5. Out of competition sampling of Thoroughbred racehorses for corticosteroids, methylprednisolone and Clenbuterol. (Rule 4012.5)
6. Removing Clenbuterol from the 96-hour permissible drug schedule to be in compliance with the above. (Rule 4043.2)
7. Removing steroids from permissible 48-hour drug schedule to be in compliance with the above. (Rule 4043.2)
The rule providing for the voiding of a claim for a horse vanned off the track will go into effect October 19, 2012. The remaining rules go into effect December 12, 2012.
The Task Force on Racehorse Health and Safety has advised the Racing and Wagering Board that its original recommendation of changing the purse-to-claim ration to 1.6 should not be enacted on an emergency basis. Therefore, the Racing and Wagering Board is not taking it up at this time.
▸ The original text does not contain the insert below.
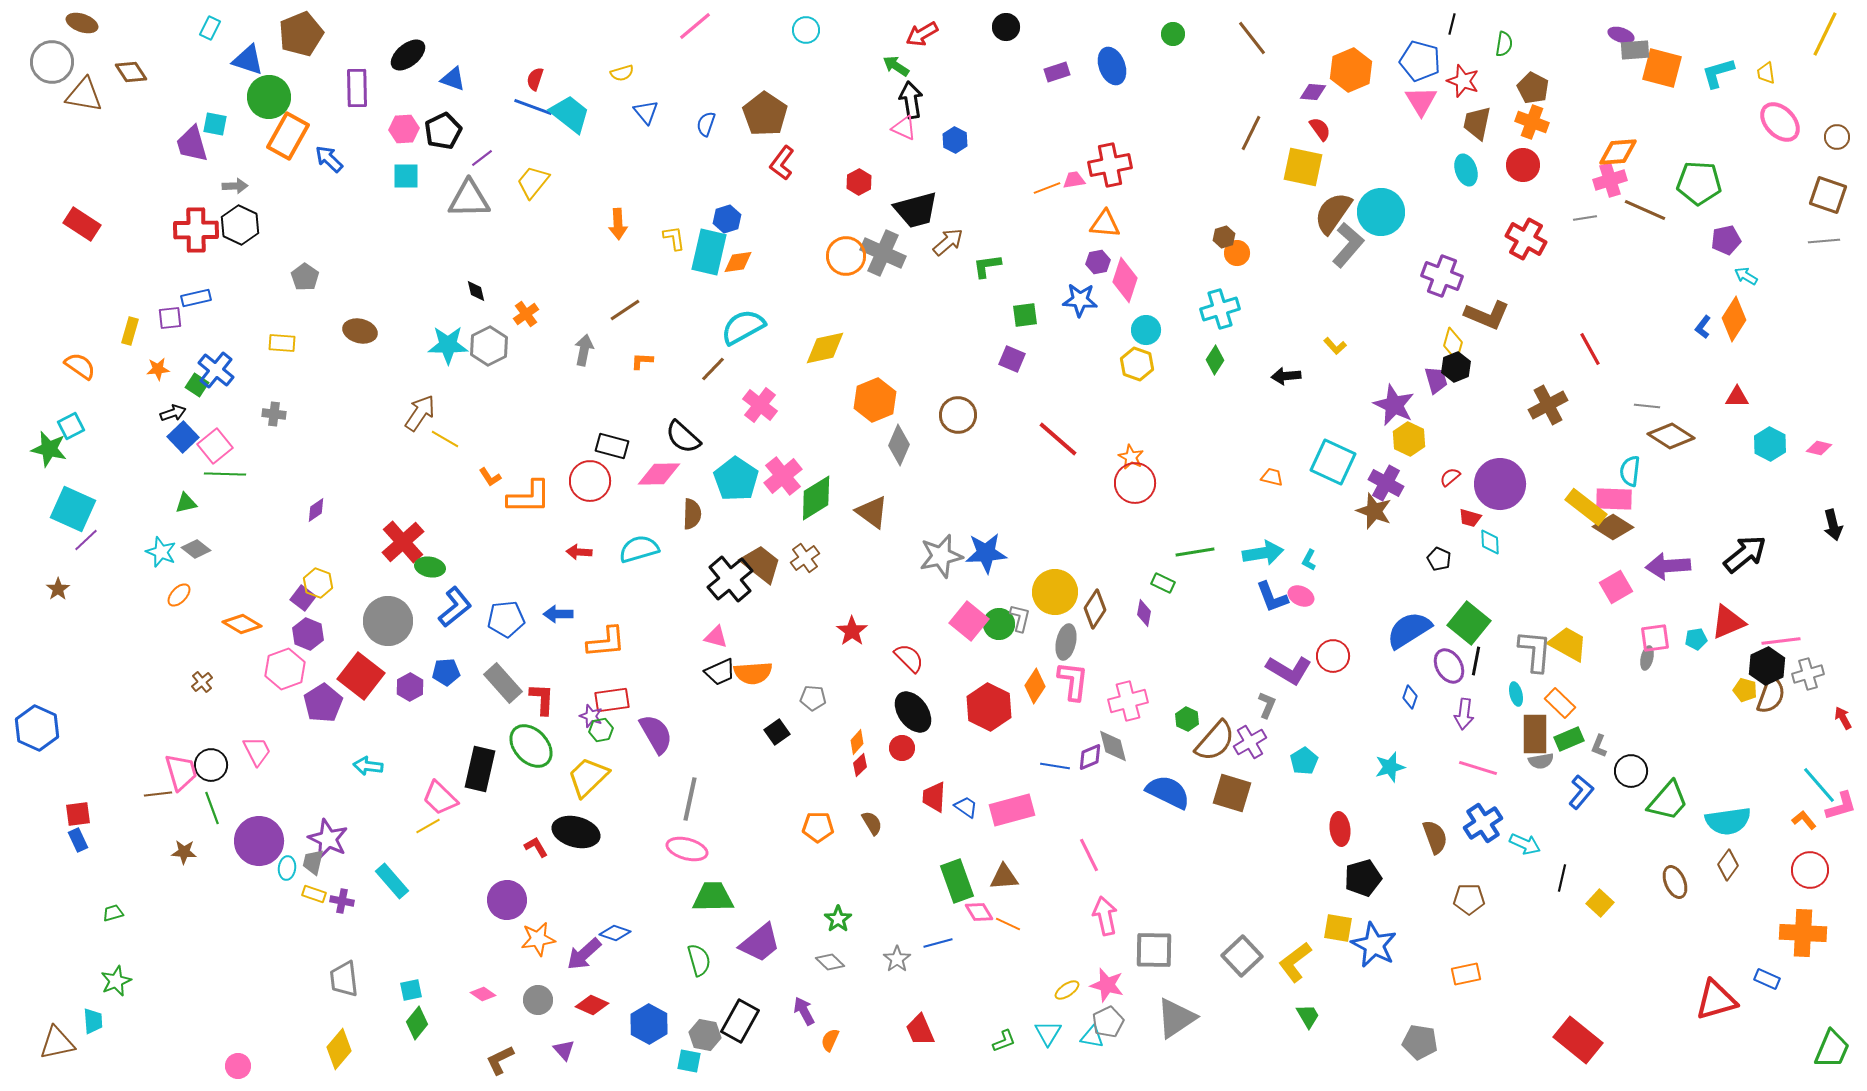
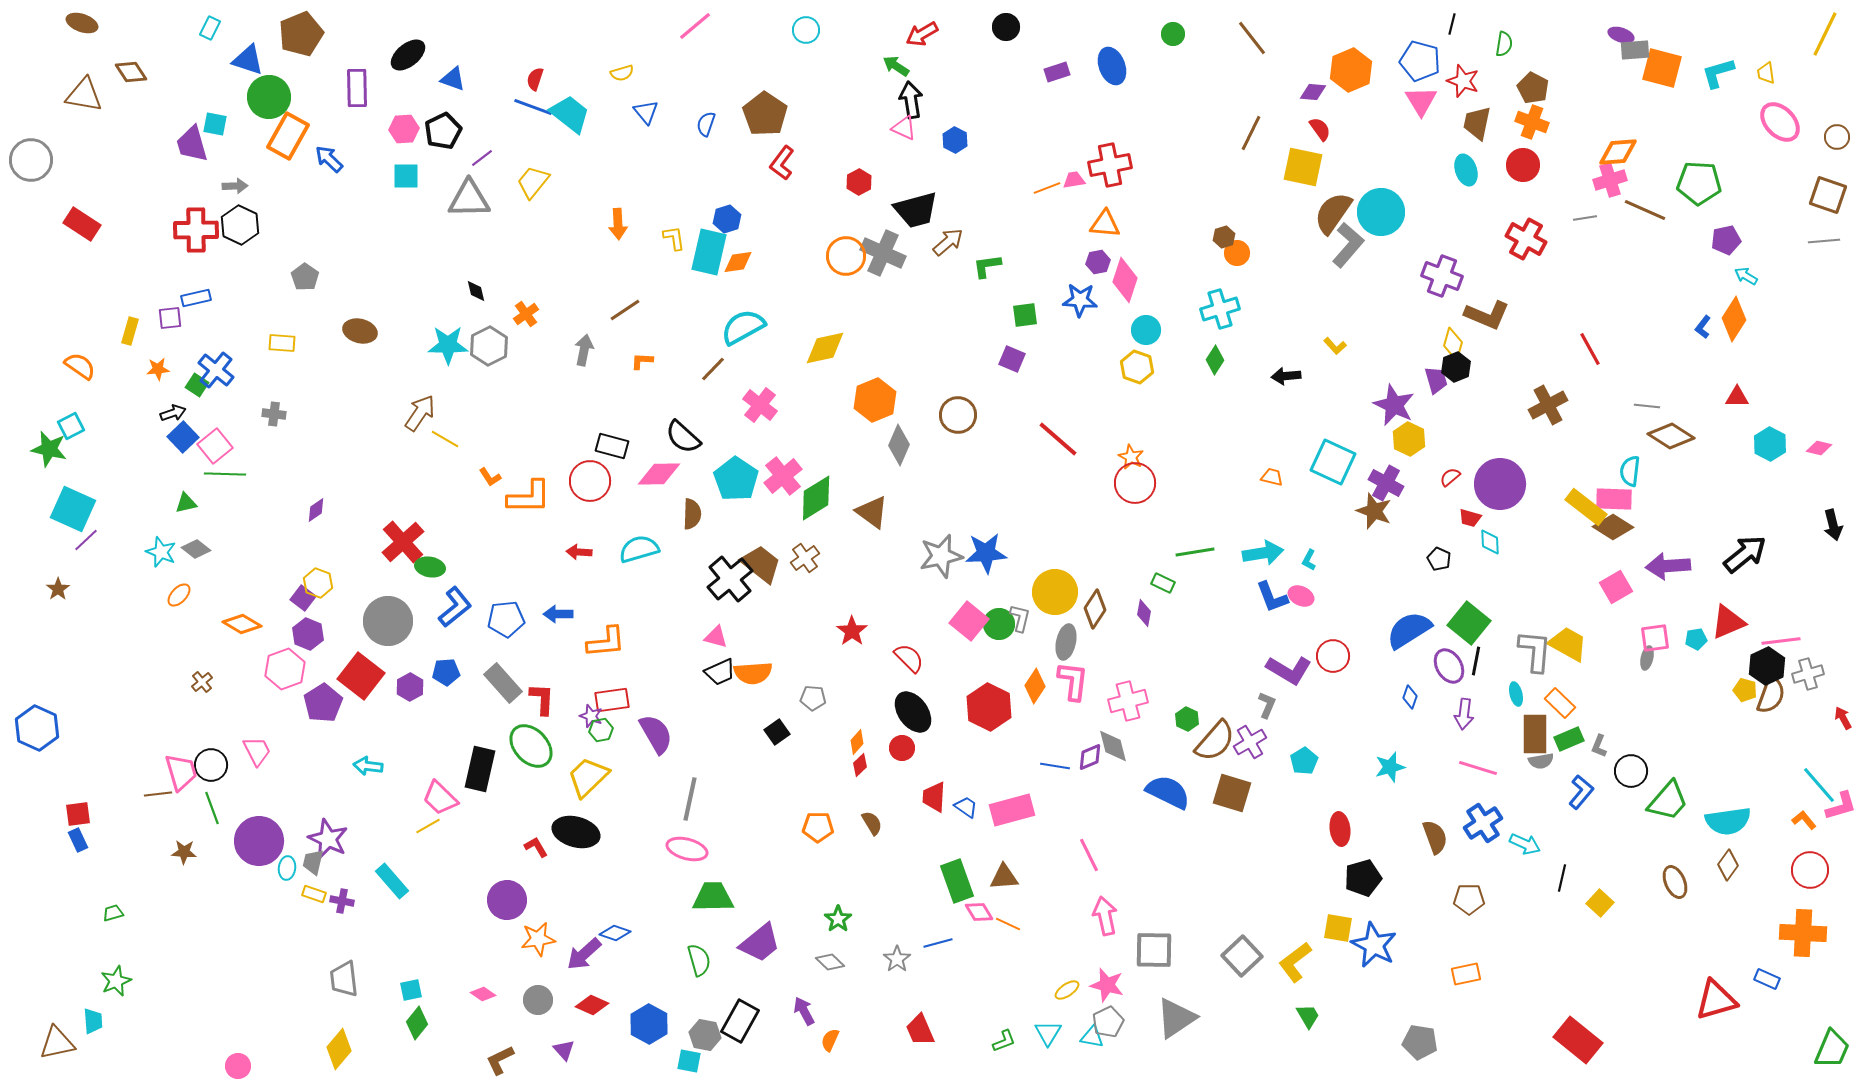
gray circle at (52, 62): moved 21 px left, 98 px down
yellow hexagon at (1137, 364): moved 3 px down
The Racing and Wagering Board is working to implement other rules and protocols outlined by the Task Force that do not require emergency rulemaking, including the hiring of an Equine Medical Director at the state level to oversee veterinarians at New York racetracks. Aside from the many NYRA-specific measures outlined in the report, some, including increased and enhanced necropsy procedures, require collaboration between the Racing and Wagering Board and NYRA. Board staff has been in contact with NYRA to discuss how to put those practices into effect as soon as possible.